* [DATA RECORDS]
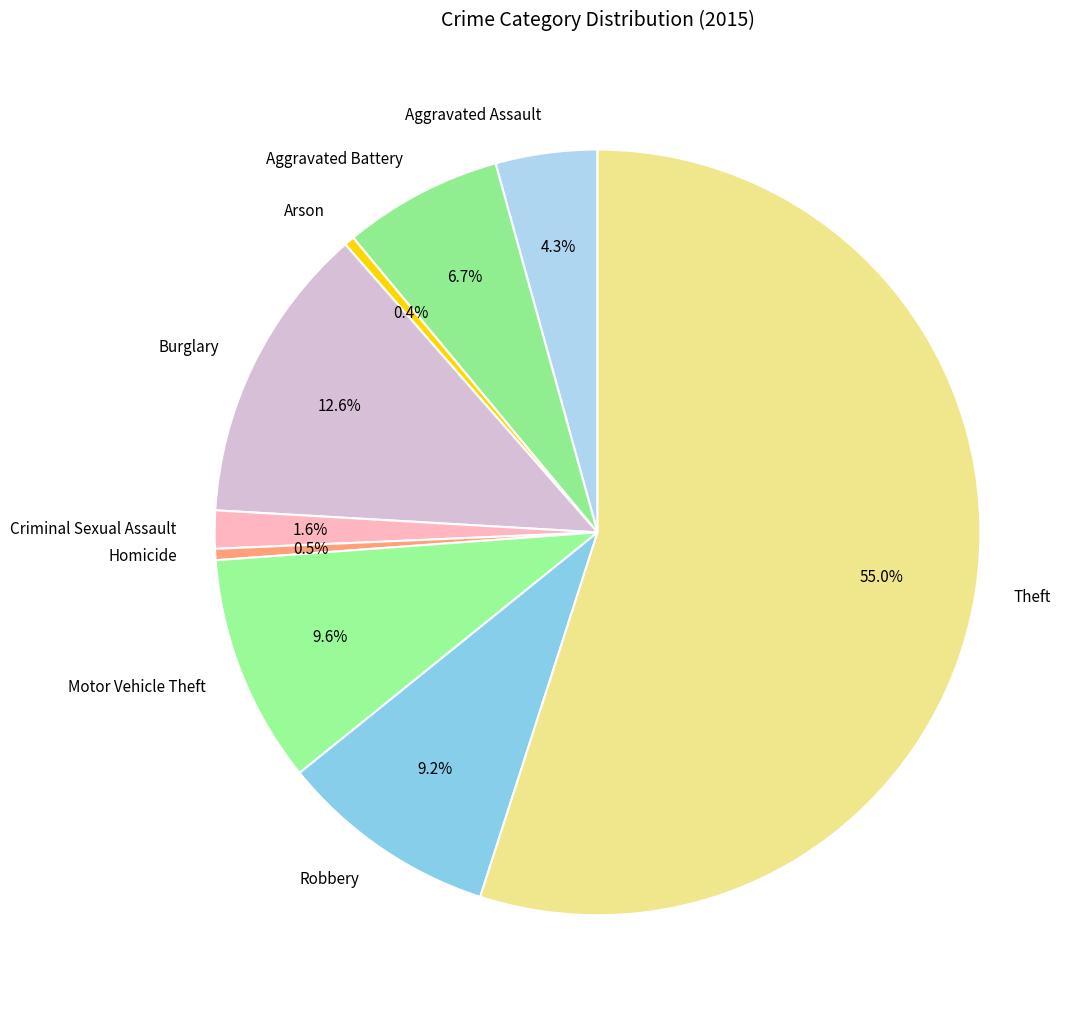

Which has a higher value, Aggravated Assault or Aggravated Battery?

Aggravated Battery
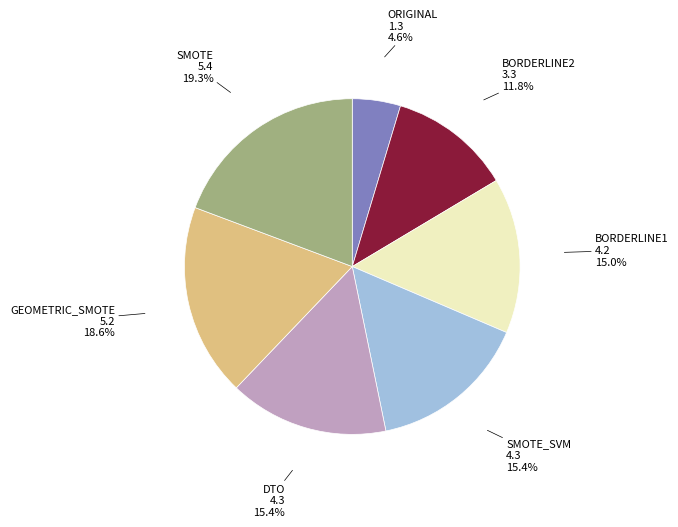

Do SMOTE and BORDERLINE2 together represent more than half of the pie?

No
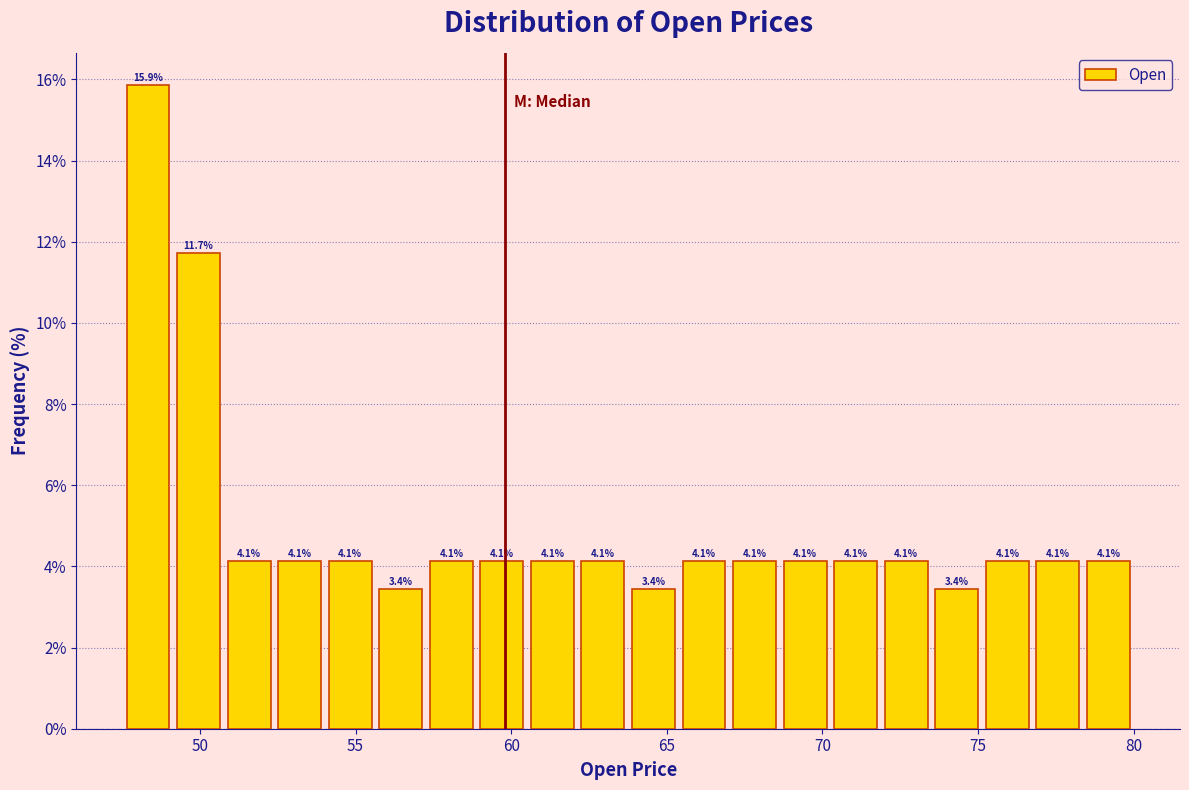

Read against the x-axis, roughly where is the centre of the tallest bar?

48.5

* [TASK OBJECTIVE] Return the text of these records line for line, without any changes. Leave out the pictures.

* [REPLY]
Which has a higher value, Aggravated Assault or Aggravated Battery?

Aggravated Battery

Do SMOTE and BORDERLINE2 together represent more than half of the pie?

No

Read against the x-axis, roughly where is the centre of the tallest bar?

48.5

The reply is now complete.